Work order =>
Please copy each line below that contains the word "Cami".

Input data =>
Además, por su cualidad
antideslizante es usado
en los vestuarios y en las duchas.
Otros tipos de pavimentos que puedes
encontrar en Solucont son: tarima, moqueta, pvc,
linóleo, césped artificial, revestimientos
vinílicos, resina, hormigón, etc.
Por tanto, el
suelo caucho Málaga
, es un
--
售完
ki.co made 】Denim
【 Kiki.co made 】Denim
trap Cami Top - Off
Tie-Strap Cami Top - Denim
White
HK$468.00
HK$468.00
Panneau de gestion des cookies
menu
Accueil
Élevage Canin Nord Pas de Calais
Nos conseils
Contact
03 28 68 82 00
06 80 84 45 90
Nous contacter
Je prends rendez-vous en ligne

Result for this task =>
trap Cami Top - Off
Tie-Strap Cami Top - Denim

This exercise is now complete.